Pharmacokinetics of colistin in cerebrospinal fluid after intraventricular administration of colistin methanesulfonate

Abstract

Intraventricular colistin, administered as colistin methanesulfonate (CMS), is the last resource for the treatment of central nervous system infections caused by panresistant Gram-negative bacteria. The doses and daily regimens vary considerably and are empirically chosen; the cerebrospinal fluid (CSF) pharmacokinetics of colistin after intraventricular administration of CMS has never been characterized. Nine patients (aged 18 to 73 years) were treated with intraventricular CMS (daily doses of 2.61 to 10.44 mg). Colistin concentrations were measured using a selective high-performance liquid chromatography (HPLC) assay. The population pharmacokinetics analysis was performed with the P-Pharm program. The pharmacokinetics of colistin could be best described by the one-compartment model. The estimated values (means ± standard deviations) of apparent CSF total clearance (CL/Fm, where Fm is the unknown fraction of CMS converted to colistin) and terminal half-life (t(1/2λ)) were 0.033 ± 0.014 liter/h and 7.8 ± 3.2 h, respectively, and the average time to the peak concentration was 3.7 ± 0.9 h. A positive correlation between CL/Fm and the amount of CSF drained (range 40 to 300 ml) was observed. When CMS was administered at doses of ≥5.22 mg/day, measured CSF concentrations of colistin were continuously above the MIC of 2 μg/ml, and measured values of trough concentration (C(trough)) ranged between 2.0 and 9.7 μg/ml. Microbiological cure was observed in 8/9 patients.

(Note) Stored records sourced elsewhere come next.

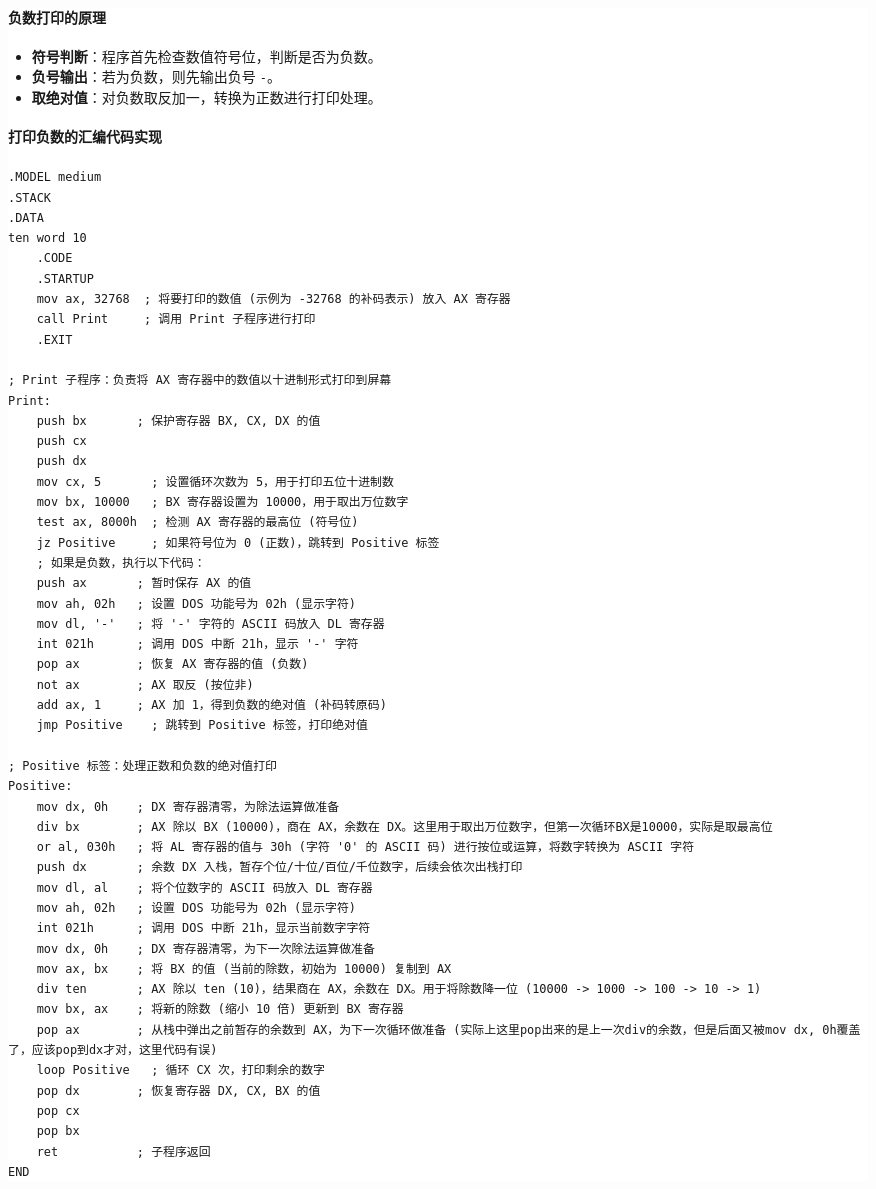 #### 负数打印的原理

- **符号判断**：程序首先检查数值符号位，判断是否为负数。
- **负号输出**：若为负数，则先输出负号 `-`。
- **取绝对值**：对负数取反加一，转换为正数进行打印处理。

#### 打印负数的汇编代码实现

```assembly
.MODEL medium
.STACK
.DATA
ten word 10
    .CODE
    .STARTUP
    mov ax, 32768  ; 将要打印的数值 (示例为 -32768 的补码表示) 放入 AX 寄存器
    call Print     ; 调用 Print 子程序进行打印
    .EXIT

; Print 子程序：负责将 AX 寄存器中的数值以十进制形式打印到屏幕
Print:
    push bx       ; 保护寄存器 BX, CX, DX 的值
    push cx
    push dx
    mov cx, 5       ; 设置循环次数为 5，用于打印五位十进制数
    mov bx, 10000   ; BX 寄存器设置为 10000，用于取出万位数字
    test ax, 8000h  ; 检测 AX 寄存器的最高位 (符号位)
    jz Positive     ; 如果符号位为 0 (正数)，跳转到 Positive 标签
    ; 如果是负数，执行以下代码：
    push ax       ; 暂时保存 AX 的值
    mov ah, 02h   ; 设置 DOS 功能号为 02h (显示字符)
    mov dl, '-'   ; 将 '-' 字符的 ASCII 码放入 DL 寄存器
    int 021h      ; 调用 DOS 中断 21h，显示 '-' 字符
    pop ax        ; 恢复 AX 寄存器的值 (负数)
    not ax        ; AX 取反 (按位非)
    add ax, 1     ; AX 加 1，得到负数的绝对值 (补码转原码)
    jmp Positive    ; 跳转到 Positive 标签，打印绝对值

; Positive 标签：处理正数和负数的绝对值打印
Positive:
    mov dx, 0h    ; DX 寄存器清零，为除法运算做准备
    div bx        ; AX 除以 BX (10000)，商在 AX，余数在 DX。这里用于取出万位数字，但第一次循环BX是10000，实际是取最高位
    or al, 030h   ; 将 AL 寄存器的值与 30h (字符 '0' 的 ASCII 码) 进行按位或运算，将数字转换为 ASCII 字符
    push dx       ; 余数 DX 入栈，暂存个位/十位/百位/千位数字，后续会依次出栈打印
    mov dl, al    ; 将个位数字的 ASCII 码放入 DL 寄存器
    mov ah, 02h   ; 设置 DOS 功能号为 02h (显示字符)
    int 021h      ; 调用 DOS 中断 21h，显示当前数字字符
    mov dx, 0h    ; DX 寄存器清零，为下一次除法运算做准备
    mov ax, bx    ; 将 BX 的值 (当前的除数，初始为 10000) 复制到 AX
    div ten       ; AX 除以 ten (10)，结果商在 AX，余数在 DX。用于将除数降一位 (10000 -> 1000 -> 100 -> 10 -> 1)
    mov bx, ax    ; 将新的除数 (缩小 10 倍) 更新到 BX 寄存器
    pop ax        ; 从栈中弹出之前暂存的余数到 AX，为下一次循环做准备 (实际上这里pop出来的是上一次div的余数，但是后面又被mov dx, 0h覆盖了，应该pop到dx才对，这里代码有误)
    loop Positive   ; 循环 CX 次，打印剩余的数字
    pop dx        ; 恢复寄存器 DX, CX, BX 的值
    pop cx
    pop bx
    ret           ; 子程序返回
END
```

Intraventricular administration of CMS at doses of ≥5.22 mg per day was appropriate in our patients, but since external CSF efflux is variable and can influence the clearance of colistin and its concentrations in CSF, the daily dose of 10 mg suggested by the Infectious Diseases Society of America may be more prudent.

Fig 1

Relationship between the dose of spiked CMS and AUC_0–16 values of colistin formed from the conversion of CMS in vitro. Different doses of colistin methanesulfonate (CMS) were spiked in blank human cerebrospinal fluid (CSF), and colistin concentrations formed from hydrolysis of CMS were measured as described in Materials and Methods. AUC, area under the CSF concentration-time curve.

Fig 2

Diagram of the one-compartment model for intraventricular administration of CMS. The essential features are represented by the rate constants k_f and k₁₀ (see Materials and Methods). CMS, colistin methanesulfonate; D_IVT, intraventricular dose of CMS; EVD, external ventricular drainage; V, intraventricular compartment.

Fig 3

Concentration-time profiles of colistin at steady state after intraventricular administration of colistin methanesulfonate (CMS) at different dosage regimens. CMS was diluted in 3 ml of saline solution and administered as a bolus in 1 to 2 min. Data points represent the mean concentrations (±SD) of colistin, and symbols represent the dosage regimens as indicated in the key.

Fig 4

Relationship between the amount (ml) of cerebrospinal fluid (CSF) drained during the period of pharmacokinetic sampling and the total clearance of colistin (CL/Fm, liter/h).